Watched June 2, 2013
1996
Starring: Michael Gross, Alexis Arquette, Hilary Swank, Jennifer Elise Cox
While I was in Portland a lot of the movies I picked up are sequels, but I feel often it doesn't really matter if you've seen the original to have fun with the sequel. I'll be putting that to the test and hopefully it won't be ruining the VHS movies for me. If anything it should make me want to watch the original since the first one is usually the best. I haven't seen Sometimes They Come Back, but based on some minor IMDB research the future star power seems to reside in the sequel. After watching it, that isn't saying much.
It begins with an old lady washing her dishes basically in the dark. She cuts her hand washing a knife and when she goes to get the band-aids off the very stop shelf she falls off a rickety stool and hits her head on an iron pig. The old woman's son, Jon (Michael Gross) comes with his teen daughter Michelle (Hilary Swank) to take care of the funeral and clean up the house. It turns out that when Jon was a kid, his older sister Lisa started dating a greaser named Tony (Alexis Arquette.) Jon got a bad feeling about Tony, especially since Tony was always taking his sister to a creepy cave/electrical transformer station to make out, and then some. One of those nights, Tony wasn't just making the moves on Lisa, he was performing a ritual using Lisa to turn him and his cronies into immortal demons. Jon interrupted them during their ritual, supposedly killing them through electrocution, but also killing Lisa in the process. Well, now they're back and they need to complete the ritual using Jon's daughter Michelle.

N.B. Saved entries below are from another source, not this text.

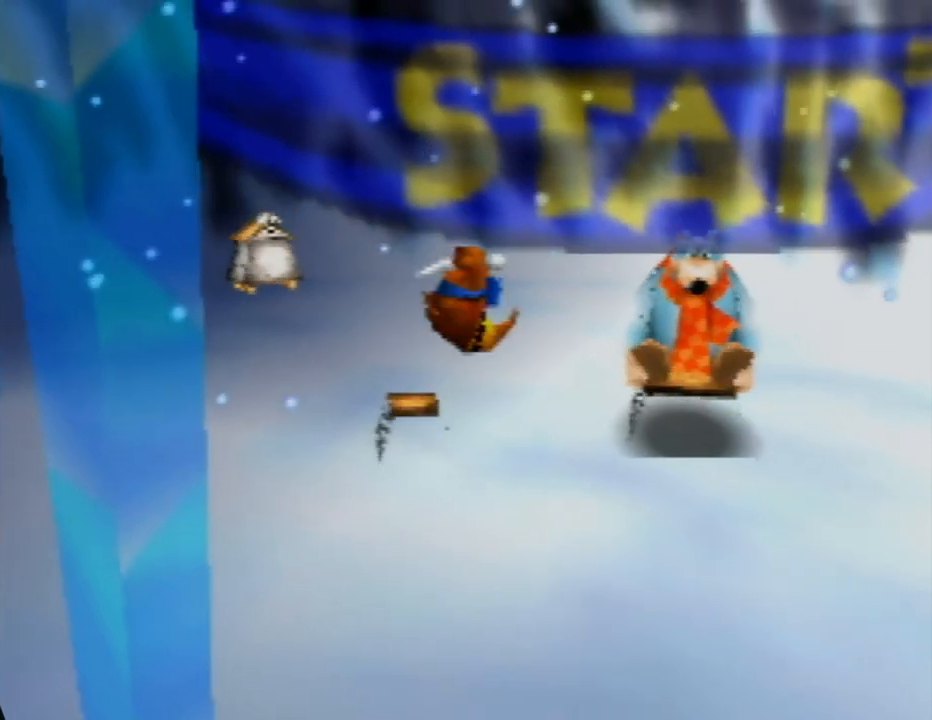
{"buttons": [], "left_stick": "center", "events": []}
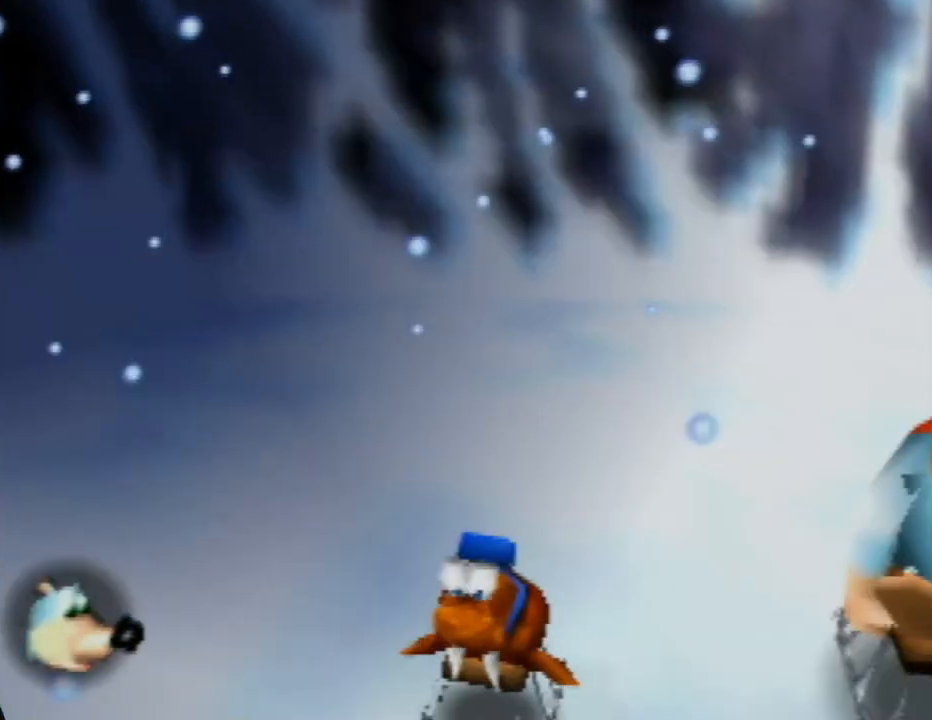
{"buttons": [], "left_stick": "center", "events": [[33, "left_stick", "down"], [200, "left_stick", "center"]]}
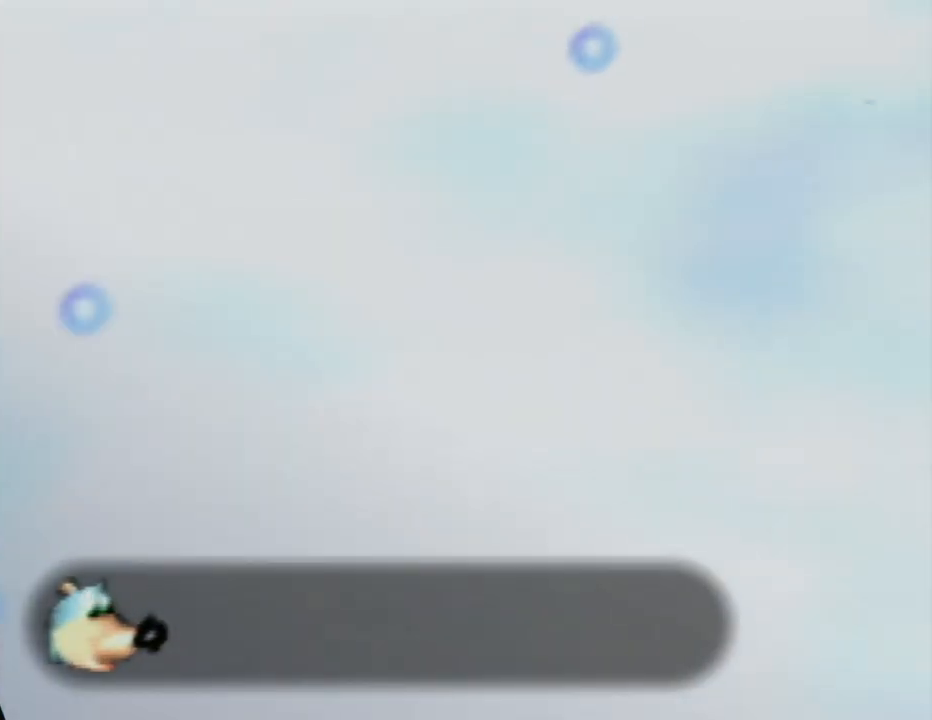
{"buttons": [], "left_stick": "center", "events": []}
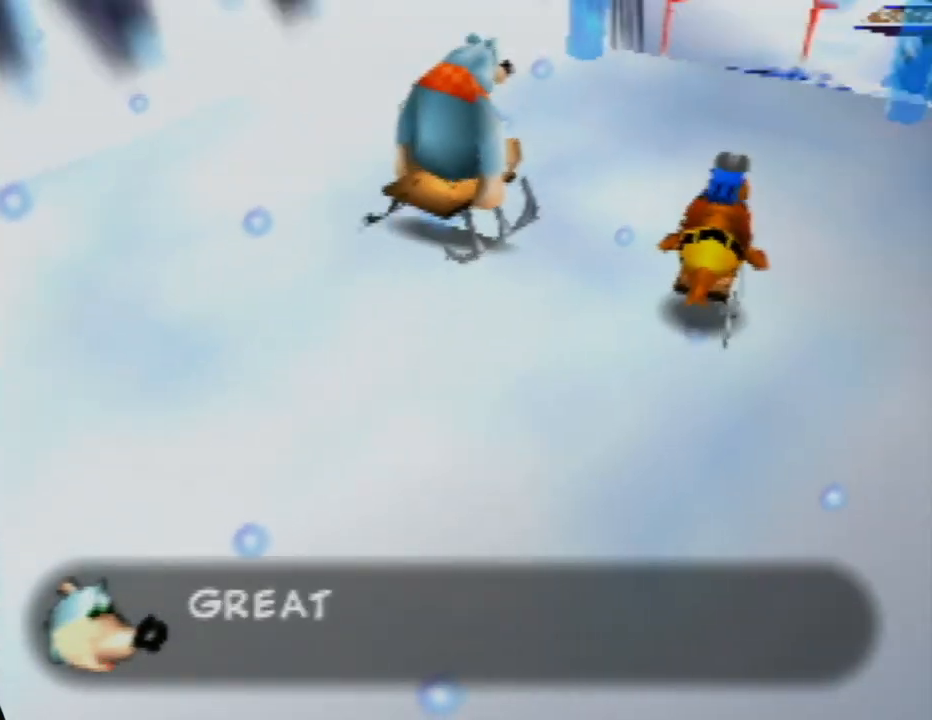
{"buttons": ["A"], "left_stick": "center", "events": [[167, "A", "down"]]}
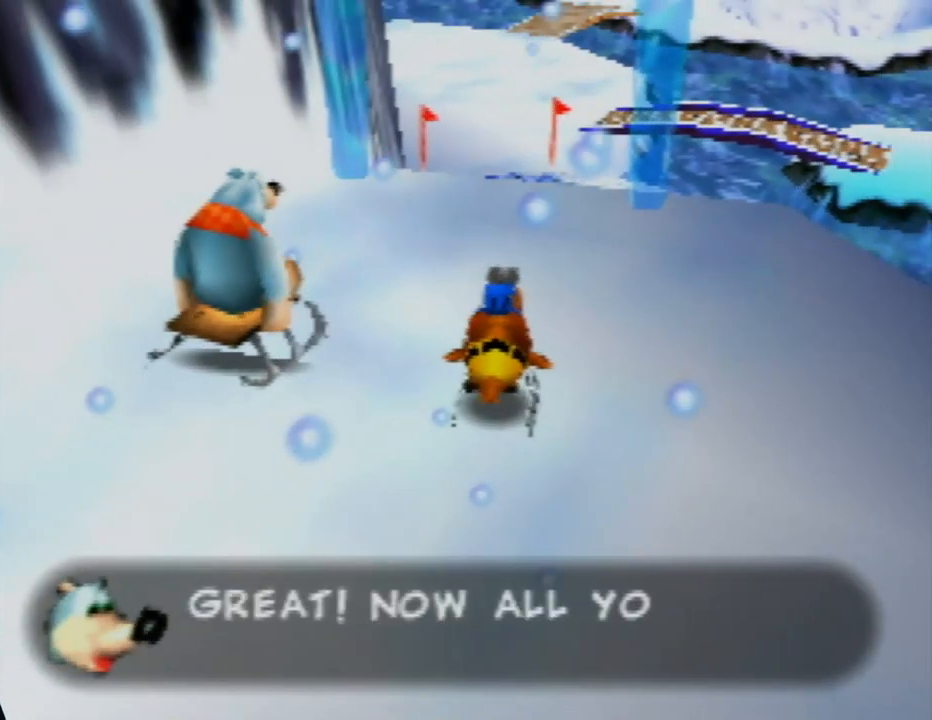
{"buttons": ["A"], "left_stick": "center", "events": []}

This is where the movie really turned into a bummer for me and made it pretty blah. While explaining what previously happened they also explained what needs to happen, so now I'm just waiting for those things to happen and they do. All the mystery and suspense is taken out of the story. Alexis Arquette plays Tony but it appears that Tony is supposed to have some sort of sex appeal to the young girls in town and he doesn't. This is also before Alexis fully transitioned from living as a man to living as a women. Either way, the casting is kinda off for me if Tony is supposed to be a hunky but sinister guy, but is really just a weird dude. Both Alexis and Hilary do have some huge front teeth, so maybe that's the big attraction.
There are some awesome death scenes, one is the mentally challenged guy who mows everyone lawn is pulled underground by some grass tentacles then run over by his own lawnmower. Jules (Jennifer Elise Cox) is a psychic teen who makes friend with Michelle, but is then Gambit-style cut to death with her own deck of tarot cards. I did hope she was going to make it to the end.
There is a priest in town that was aware of the first time that Jon tried to get rid of the demons, he's the guy that explains the plot to everyone. He also has a great holy book that explains what can be done to stop the demons. In the book there is an illustration of a false prophet needs to cut off a finger, and it shows the tip of a middle finger being chopped off. The priest thinks he's the false prophet and completely cuts off his thumb to try to stop the demon ritual. This doesn't work and the priest dies. Of all the digits you could cut off to stop some demons at bay, why would you choose the thumb? For me that the most important digit to keep, that's what lets us grab things. Then when it finally comes down to it Jon cuts off the exact same thumb, but luckily this time it works and the demons are expelled and Michelle is saved from being a sacrifice. Still, cut off a pinky if you need to cut of a finger is my motto.
The first movie is based on the concept or characters from the Stephen King story Sometimes They Come Back. I could easily see the interest in the first telling of the story, or in the detailed reading of this in story version, it doesn't come across well as a video. The special effects were good especially in a time when CGI was becoming the norm even for straight to video releases like this one. Nonetheless I don't think I'll be keeping this one as part of the permanent collection, it just doesn't have anything endearing that I haven't seen somewhere else.